Carl Sagan's Message to Future Humans on Mars
Whatever the reason you’re on Mars is, I’m glad you’re there, and I wish I was with you.
During the Viking robotic missions, beginning in July 1976, in a certain sense I spent a year on Mars. I examined the boulders and sand dunes, the sky red even at high noon, the ancient river valleys, the soaring volcanic mountains, the fierce wind erosion, the laminated polar terrain, the two dark potato-shaped moons. But there was no life—not a cricket or a blade of grass, or even, so far as we can tell for sure, a microbe. Life is a comparative rarity. You can survey dozens of worlds, and find that on only one of them does life arise, evolve and persist.

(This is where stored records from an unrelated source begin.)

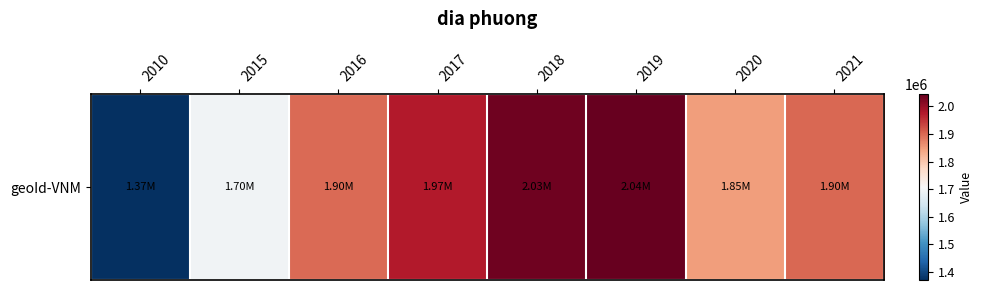

How many values exceed 1901227?

3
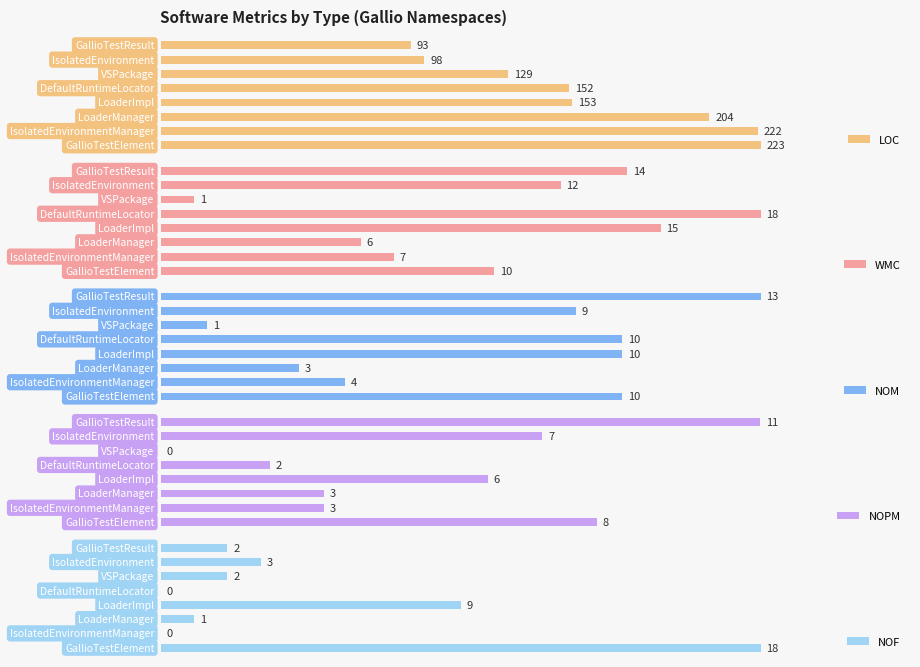

How many values in the WMC series are below 12?

4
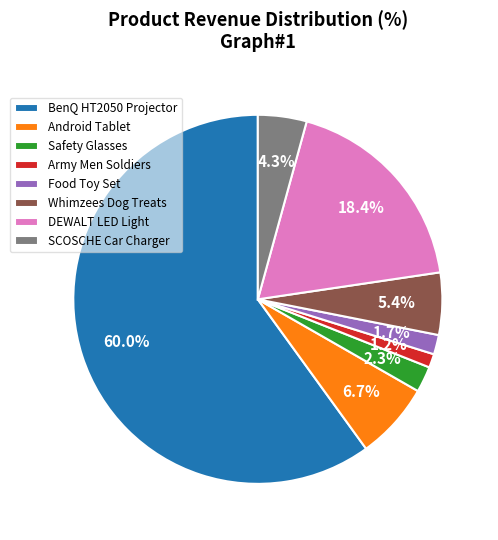

Rank the categories by value from lowest to highest.

Army Men Soldiers, Food Toy Set, Safety Glasses, SCOSCHE Car Charger, Whimzees Dog Treats, Android Tablet, DEWALT LED Light, BenQ HT2050 Projector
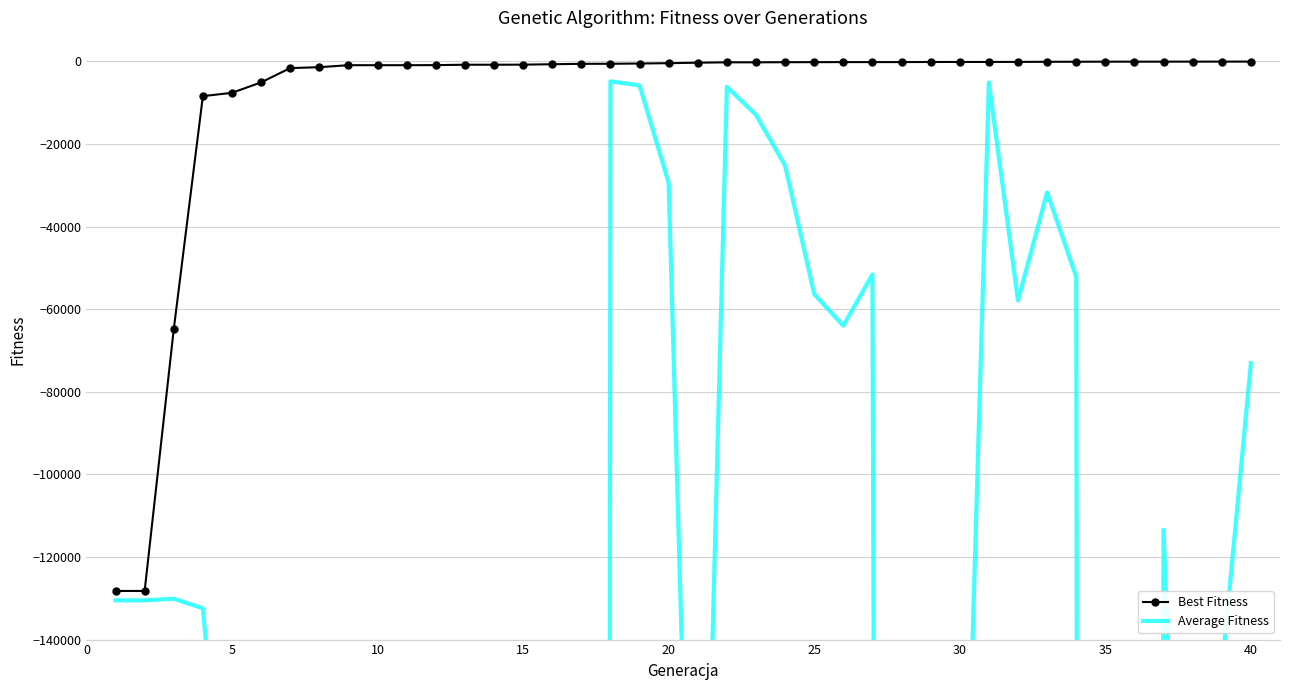

What is the minimum value for Best Fitness?

-128225.0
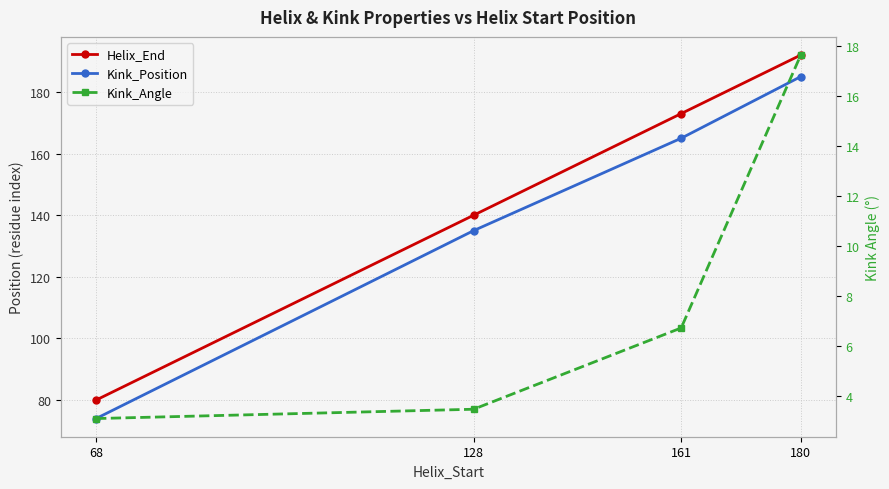

What is the value of the Helix_End point at the 3rd from the left?

173.0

The surface area of Mars is exactly as large as the land area of the Earth. A thorough reconnaissance will clearly occupy us for centuries. But there will be a time when Mars is all explored; a time after robot aircraft have mapped it from aloft, a time after rovers have combed the surface, a time after samples have been returned safely to Earth, a time after human beings have walked the sands of Mars. What then? What shall we do with Mars?
There are so many examples of human misuse of the Earth that even phrasing this question chills me. If there is life on Mars, I believe we should do nothing with Mars. Mars then belongs to the Martians, even if the Martians are only microbes. The existence of an independent biology on a nearby planet is a treasure beyond assessing, and the preservation of that life must, I think, supersede any other possible use of Mars.